Here the reviewer(s) should list 2-3 major concerns about the research (if they exist). This may relate to:
Experimental design: were the techniques appropriate for the hypothesis? Were suitable controls included? Were new techniques/mutants/cell lines etc. sufficiently characterised to allow the study to be replicated? Were robust statistical methods used?
- The experimental design is very impressive, considering the large number of comparisons included in the experiment. A major concern for us was the lack of biological replicate (or the clear description of them). The methods section indicates that each infection experiment was carried out in a 100 mL jar, but it seems like there was one jar per treatment combination (it is possible we are missing something in our reading). We feel it is important to clearly state how many jars were prepared per treatment and if it was only one jar per treatment to discuss why this was the case. We understand that this is large experiment, but biological replication would greatly increase the reliability of the results and it is important to recognize and discuss it. This comes especially into play when the authors discuss the variability in results between the current experiment and published results from a previous experiment. If there is biological replication in both experiments, readers can evaluate whether the observed variation was within a normal range of variation for this system. Likewise, error bars in Figure 2 would make the results easier to evaluate. If we have interpreted the text properly and biological replication was not included, the authors should consider explaining why this was the case and how they account for it in the results.
- In the introduction, methods, and results section the authors refer to parasite "strains," but switch to parasite "isolates" in the discussion where it becomes clear that this distinction is rather important to interpreting the results of the study. When the term "parasiteThe description of the parasite isolates indicate that they are not genetically identical - this would make the results very difficult to replicate. It would be helpful to use more controlled isolates (known strain composition) and do 16S monitoring to determine if strain composition changes over time (selection?).
- Is there different infection rates between the strains in the mothers? Is P5 for example more infectious in general?
Do the results support the authors’ conclusions and, if not, what additional experiments would you suggest?

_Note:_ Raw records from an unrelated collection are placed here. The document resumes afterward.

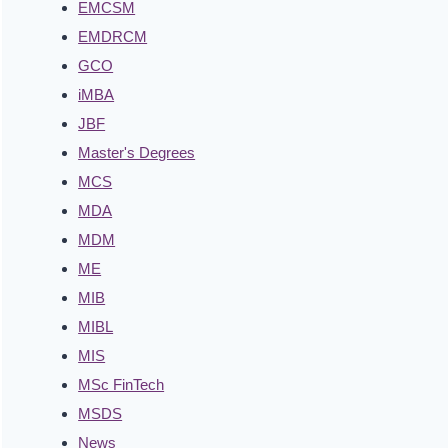
EMCSM
EMDRCM
GCO
iMBA
JBF
Master's Degrees
MCS
MDA
MDM
ME
MIB
MIBL
MIS
MSc FinTech
MSDS
News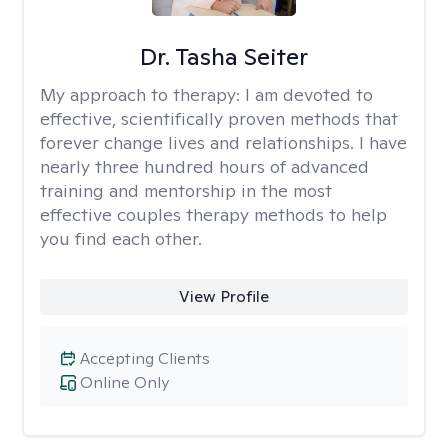
Dr. Tasha Seiter
My approach to therapy:
I am devoted to
effective, scientifically proven methods that
forever change lives and relationships. I have
nearly three hundred hours of advanced
training and mentorship in the most
effective couples therapy methods to help
you find each other.
View Profile
Accepting Clients
Online Only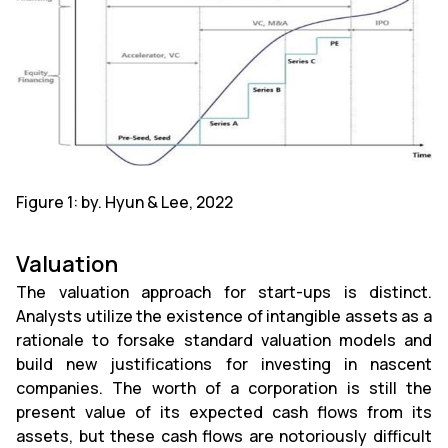
Figure 1: by. Hyun & Lee, 2022
Valuation
The valuation approach for start-ups is distinct.
Analysts utilize the existence of intangible assets as a
rationale to forsake standard valuation models and
build new justifications for investing in nascent
companies. The worth of a corporation is still the
present value of its expected cash flows from its
assets, but these cash flows are notoriously difficult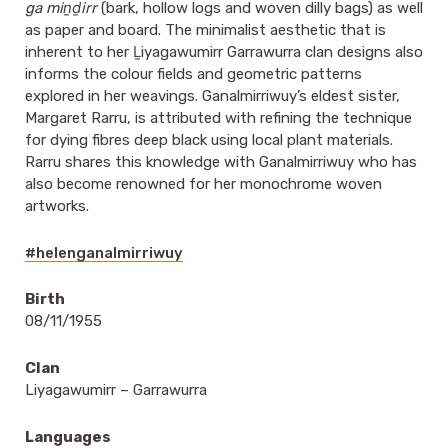
ga miṉḏirr
(bark, hollow logs and woven dilly bags) as well
as paper and board. The minimalist aesthetic that is
inherent to her Ḻiyagawumirr Garrawurra clan designs also
informs the colour fields and geometric patterns
explored in her weavings. Ganalmirriwuy’s eldest sister,
Margaret Rarru, is attributed with refining the technique
for dying fibres deep black using local plant materials.
Rarru shares this knowledge with Ganalmirriwuy who has
also become renowned for her monochrome woven
artworks.
#helenganalmirriwuy
Birth
08/11/1955
Clan
Liyagawumirr – Garrawurra
Languages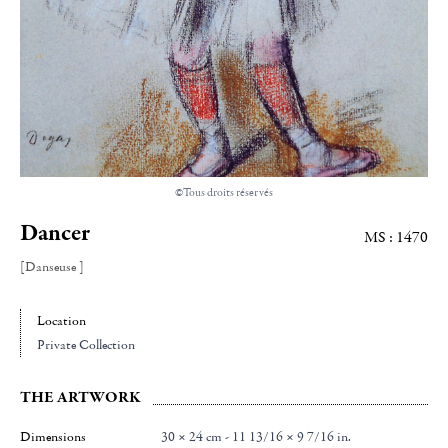
©Tous droits réservés
Dancer
MS : 1470
[Danseuse ]
Location
Private Collection
THE ARTWORK
Dimensions
30 × 24 cm - 11 13/16 × 9 7/16 in.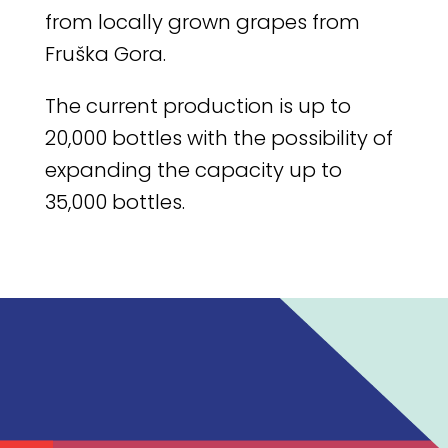
from locally grown grapes from
Fruška Gora.
The current production is up to
20,000 bottles with the possibility of
expanding the capacity up to
35,000 bottles.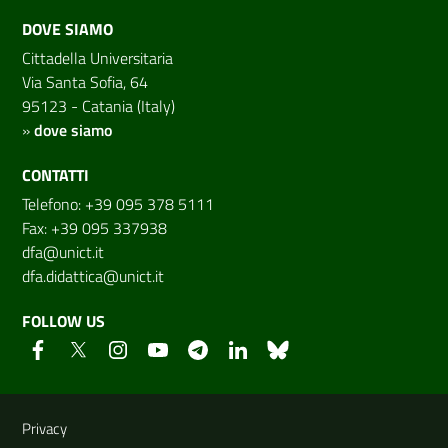
DOVE SIAMO
Cittadella Universitaria
Via Santa Sofia, 64
95123 - Catania (Italy)
»
dove siamo
CONTATTI
Telefono: +39 095 378 5111
Fax: +39 095 337938
dfa@unict.it
dfa.didattica@unict.it
FOLLOW US
Useful links and information
Privacy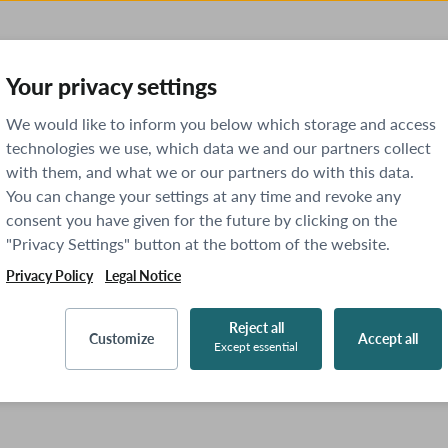
Your privacy settings
We would like to inform you below which storage and access
technologies we use, which data we and our partners collect
with them, and what we or our partners do with this data.
You can change your settings at any time and revoke any
consent you have given for the future by clicking on the
"Privacy Settings" button at the bottom of the website.
Privacy Policy
Legal Notice
Reject all
Customize
Accept all
Except essential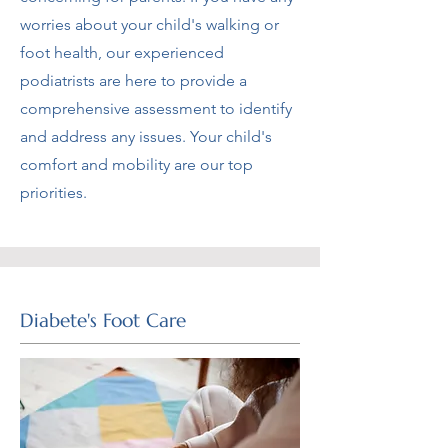
worries about your child's walking or
foot health, our experienced
podiatrists are here to provide a
comprehensive assessment to identify
and address any issues. Your child's
comfort and mobility are our top
priorities.
Diabete's Foot Care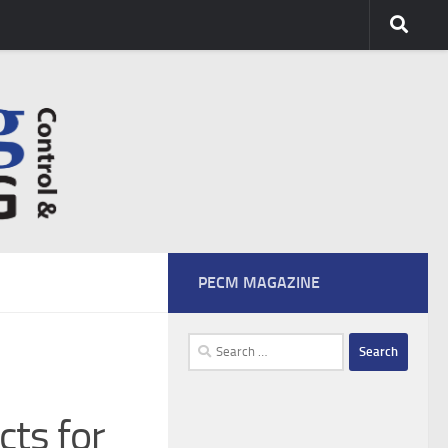
PECM MAGAZINE
Search
for:
cts for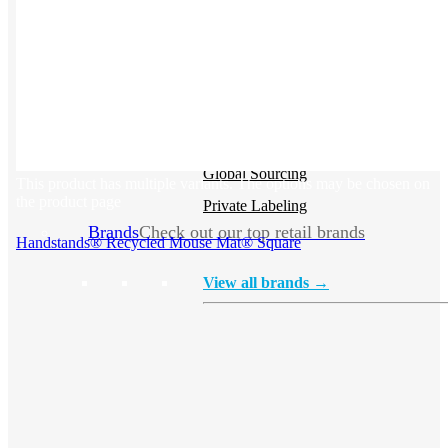
Stickers
Hoodies
Polos
NEW
Backpacks
NEW
Beanies
Global Sourcing
This product has multiple variants. The options may be chosen on
the product page
Private Labeling
Brands
Check out our top retail brands
Handstands® Recycled Mouse Mat® Square
View all brands →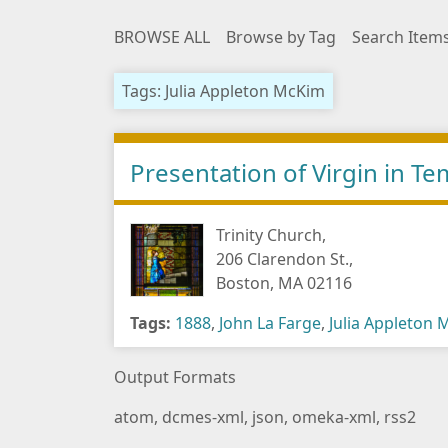
BROWSE ALL
Browse by Tag
Search Item
Tags: Julia Appleton McKim
Presentation of Virgin in 
Trinity Church,
206 Clarendon St.,
Boston, MA 02116
Tags:
1888
,
John La Farge
,
Julia Appleton
Output Formats
atom
,
dcmes-xml
,
json
,
omeka-xml
,
rss2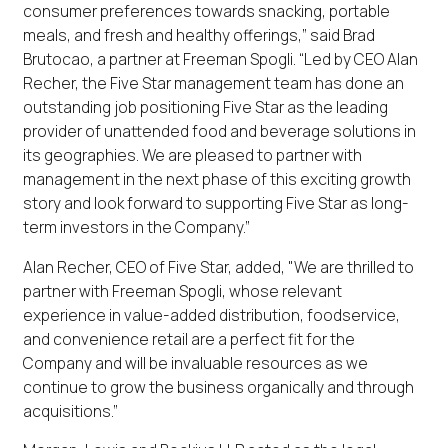
consumer preferences towards snacking, portable
meals, and fresh and healthy offerings,” said Brad
Brutocao, a partner at Freeman Spogli. “Led by CEO Alan
Recher, the Five Star management team has done an
outstanding job positioning Five Star as the leading
provider of unattended food and beverage solutions in
its geographies. We are pleased to partner with
management in the next phase of this exciting growth
story and look forward to supporting Five Star as long-
term investors in the Company.”
Alan Recher, CEO of Five Star, added, "We are thrilled to
partner with Freeman Spogli, whose relevant
experience in value-added distribution, foodservice,
and convenience retail are a perfect fit for the
Company and will be invaluable resources as we
continue to grow the business organically and through
acquisitions.”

- The authors mention the applicability of this study to the experimental assessment of vaccines in the abstract , in the last sentence of the introduction, and in the discussion. However the connection feels rather tenuous. Vertebrates in which vaccines are used have very different immune mechanisms than the inverts in this study. These differences may require a very different framework to evaluate specific and nonspecific efficiency of vaccines. The authors may consider discussing these differences in more details and give a clear example of how this study relates to vaccine assessment.
- The discussion states that this study is not concerned with the molecular methods involved in the immune priming. Despite this, the molecular mechanisms for immune priming may still be discussed in relation to the results found here. Perhaps the mechanisms for immune priming in invertebrates are not specific enough to differentiate between strains and would therefore support the results found in this study.
- It would be helpful if the authors discuss future directions for this work.